Yeah, but this is like saying that your career plan is to play in a rock band and buy lottery tickets. It realistically only works if your family is rich enough to support you on the off chance you make it big. How many MFAs from NYU or Julliard grads actually become the next Robin Williams, Val Kilmer, or Adam Driver?
That's like saying how many business school grads become the next Steve Jobs, Doug McMillan, or Jeff Bezos. Those folks aren't the middle third vast majority of professionals who make up the industry- they're the top .001%.
There are plenty of MFAs from NYU and Juilliard making upper middle class money. I'd argue that most are, and it is the normal place for the graduates of those programs to fall.
https://bobbyblackhat.com/about
Here's an interesting case study about a guy with a liberal arts degree- retired O-5 Coast Guardsman, making more money as a blues musician than he was when he was on AD. He's just a local/regional musician who is good at his craft. One of the many professionals.

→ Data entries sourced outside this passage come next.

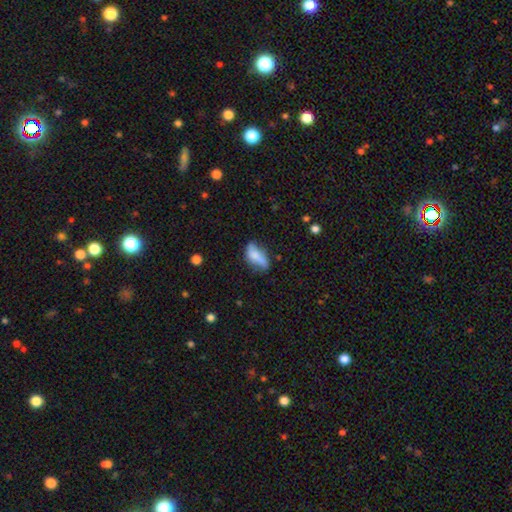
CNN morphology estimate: The model was most divided on "merging": none: 50%, minor disturbance: 31%, major disturbance: 13%, merger: 6%. More confident: how rounded — in between (81%); smooth or featured — smooth (58%).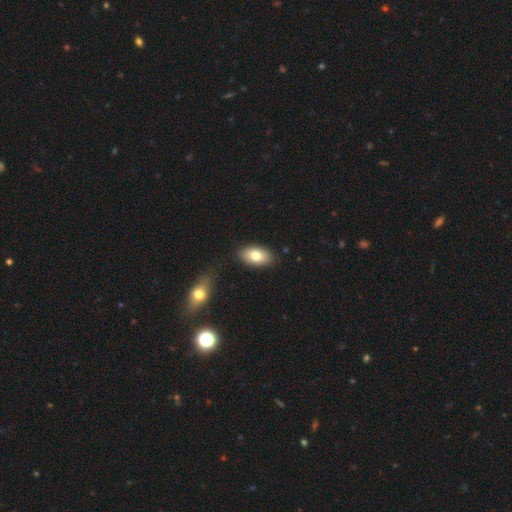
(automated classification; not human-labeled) This is likely a smooth galaxy (78%). How rounded: clearly in between (93%). Merging: clearly none (84%).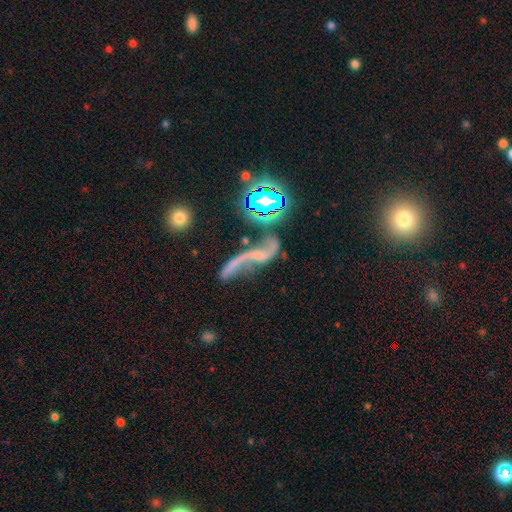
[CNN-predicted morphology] Overall: featured or disk (71%). Edge-on disk: no (91%). Bar: no (61%; weak 24%). Spiral arms: yes (81%). Spiral arm count: 2 (82%). Spiral winding: loose (93%). Bulge size: none (42%; small 39%). Merging: none (31%; merger 28%).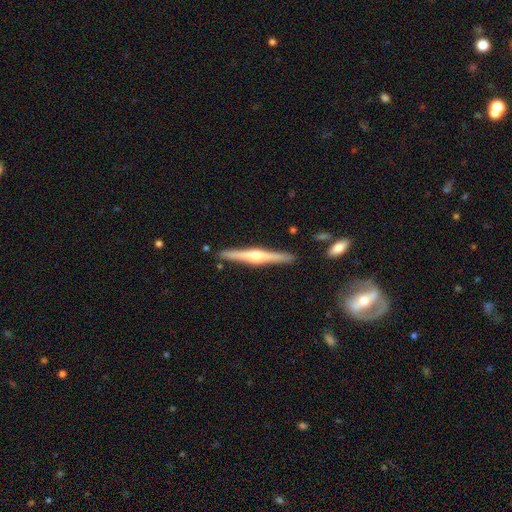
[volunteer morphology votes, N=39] Smooth or featured? featured or disk (87%)
Edge-on disk? yes (100%)
Edge-on bulge? rounded (100%)
Merging? none (95%)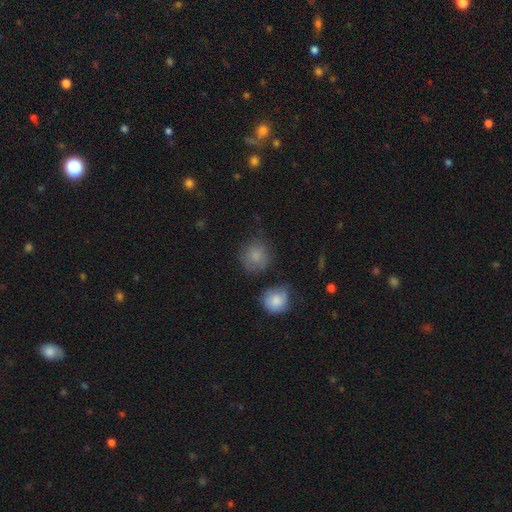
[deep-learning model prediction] A smooth galaxy with no disk features (83%) that is round (89%). Merging: none (70%).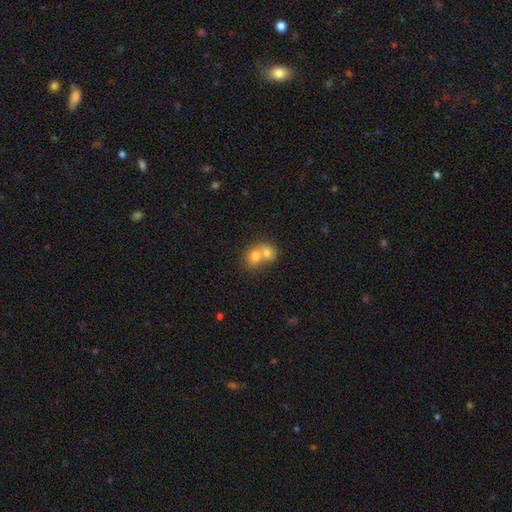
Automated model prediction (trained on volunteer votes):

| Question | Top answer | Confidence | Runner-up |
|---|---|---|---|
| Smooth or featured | smooth | 71% | featured or disk (20%) |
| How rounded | round | 64% | in between (35%) |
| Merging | merger | 74% | none (19%) |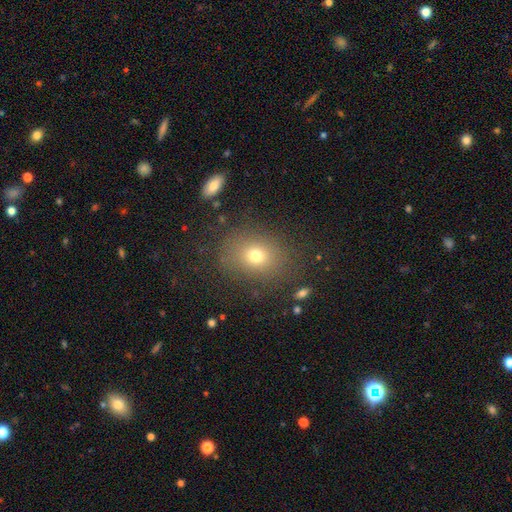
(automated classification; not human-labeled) A smooth galaxy with no disk features (72%) that is round (50%). Merging: none (82%).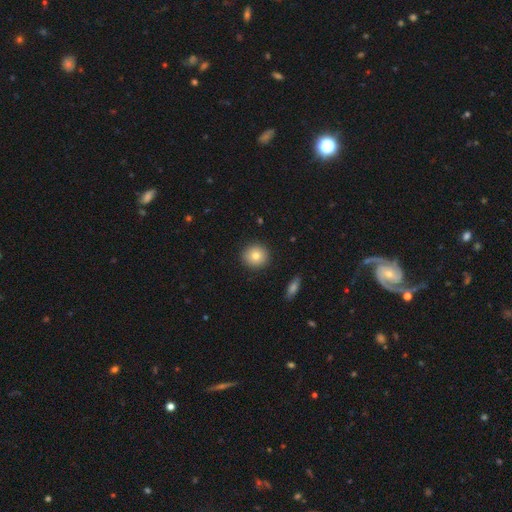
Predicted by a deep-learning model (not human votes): smooth-or-featured: smooth: 80% | featured or disk: 11% | star or artifact: 9%
  how-rounded: round: 91% | in between: 8% | cigar-shaped: 1%
  merging: none: 91% | minor disturbance: 6% | major disturbance: 2% | merger: 1%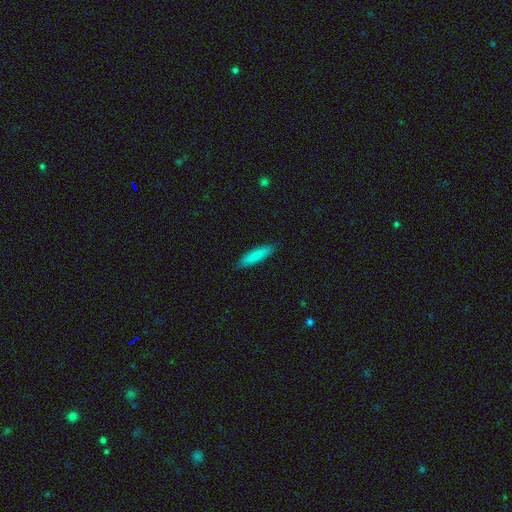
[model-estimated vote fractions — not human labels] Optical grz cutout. It shows a smooth galaxy with no disk features (83%) that is cigar-shaped (71%). Merging: none (87%).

The guy who runs the various open mic nights and open jams in and around Kalamazoo has a degree in Music from Western Michigan University, and he make enough to support his family, live in a nice middle class neighborhood, etc... and he's not the only musician living that way here.
I have friends who make middle class money doing voiceovers and voice acting, working commercials, acting in regional theater and national tours. The starving artist is starving because they aren't out applying themselves, they're waiting for someone to come to them, or they're just bad at it.
If you're bad at engineering, you're not going to get/keep a job or make a lot of money. If you're a bad actor or musician the same is true.
More specifically, how many people who don't come from wealth can afford these degrees in the first place? It's easy to wait for your break after graduation if Mommy and Daddy can pay for the apartment in New York City.
I think that is a narrowminded view of who you think is in the humanities- that's pretty generalist and insulting as most folks in the field don't fit that description.
And that metric applies to anyone in any career field.
You're much more likely as a first-generation college grad to succeed by getting a state school degree in something like mechanical engineering or computer science, and trying to suck up every scholarship and grant you can get your hands on before going into debt.
Again, this metric applies to all programs. That degree in english, or creative writing, with a teaching certificate is definitely a way for upward mobility.
And you seem to be neglecting those folks who don't like or want or aren't good at CS or ME.
I would never tell someone who showed little to no talent in acting, or music, or art, or design, to go to a school to get a degree in those fields if they expected to get a job in them
if they could even complete the program.